Gloucestershire defeated Worcestershire by one run
Vikram Solanki made a dramatic return to Worcestershire duty at Bristol last night and came so close to inspiring his side to victory.
But the Worcestershire captain's Twenty20 best of 92 proved in vain when his side lost off the last ball.
Needing just three runs off the final three balls bowled by home captain Jon Lewis, Gloucestershire old boy Roger Sillence could only manage a single. The one-run win for Lewis's side maintained their one-day stranglehold over Worcestershire, especially in this competition.
A second Twenty20 defeat in three nights puts a question mark over Worcestershire's chances of making the last eight. Pressure is now on Solanki's side to register that first win of this year's competition against Northamptonshire at New Road tonight.
As to whether Solanki will play, after yesterday's morn-ing summons from the England squad, that is still not clear.

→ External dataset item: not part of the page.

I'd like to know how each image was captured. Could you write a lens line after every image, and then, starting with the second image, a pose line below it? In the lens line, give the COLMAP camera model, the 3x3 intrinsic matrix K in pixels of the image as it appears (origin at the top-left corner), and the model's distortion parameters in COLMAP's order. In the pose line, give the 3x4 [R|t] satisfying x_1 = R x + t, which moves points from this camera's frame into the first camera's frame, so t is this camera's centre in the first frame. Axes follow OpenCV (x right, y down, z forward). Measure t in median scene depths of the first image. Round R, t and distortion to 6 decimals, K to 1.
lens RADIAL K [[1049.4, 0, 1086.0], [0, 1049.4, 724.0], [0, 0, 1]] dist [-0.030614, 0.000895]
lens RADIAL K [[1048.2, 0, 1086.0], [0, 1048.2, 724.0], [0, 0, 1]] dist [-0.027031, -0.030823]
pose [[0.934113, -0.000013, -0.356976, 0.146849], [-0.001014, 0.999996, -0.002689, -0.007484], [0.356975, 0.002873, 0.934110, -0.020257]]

The Worcestershire skip-per was called into the England one-day squad on Tuesday as cover when Kevin Pietersen and Paul Collingwood both pulled out through injury. But, having not been required to play at Old Trafford, that could again prove the case when England play the final game of the Nat-West Series against Sri Lanka at Headingley tomorrow, in which case Solanki would be better served by playing for Worcestershire tonight.
"I'm not entirely sure where I'll be," said Solanki. "I still don't know what's going on. I'm waiting to find out whether I go to Leeds or stay down and play at New Road."
The one sure guarantee is that Solanki and England one-day international teammate Kabir Ali will both be back for Monday night's return game with Northants.
But first comes tonight's meeting with Northants, New Road's first Twenty20 game of the summer. And Worcestershire will simply hope they get a few more of the breaks.
Chasing a Gloucestershire total of 181 for seven amassed largely by former skipper Chris Taylor (61, topped by three successive sixes off Daryl Mitchell) and some typically lusty early blows from old thorn Ian Harvey (40 off 17 balls), Worcestershire were dealt a savage early blow in the first over.
From only his second ball, Graeme Hick belted Carl Greenidge over mid on but, with both feet off the ground, Harvey's right arm snaked up to pull off a stunning catch.
It was the irrepressible Harvey's biggest contribution of the evening, topping even the assault he made on Zaheer Khan and Sillence when he went 6,4,4,4,4,6,4 before holing out to the long on boundary. And that wonder catch was made to look even more of a matchwinner when Lou Vincent perished on the deep cover boundary. But, by then, Solanki was already settling to his task.
Temporarily released from England duties, Solanki's excellent 92 from 61 balls was easily his competition best - in only his seventh Twenty20 innings. But, just when it seemed like he had the job done, hitting 12 runs from the first three balls of the 18th over bowled by Ian Fisher, he went for one big hit too many and holed out to the long off boundary.
Even then, with 25 now needed off 15 balls, Sillence and vice captain Gareth Batty kept their heads. And, when, with ten needed to win off the final over, Batty went 2,4,1 from the first three balls, there seemed only one winner. But experienced England man Lewis bamboozled Sillence by three times bowling his slower ball. And when they could only scramble a single off the last ball, Gloucestershire had snatched an unlikely victory.
"It was bitterly disappointing not to get over the line," said Solanki. "Another day Roger would have hit one of those straight out of the park because that's the sort of player he is.
"But these things happen. It was a good effort to chase a pretty challenging total as well as we did. And you can always look back at a number of incidents in any game. That's what you do when you lose."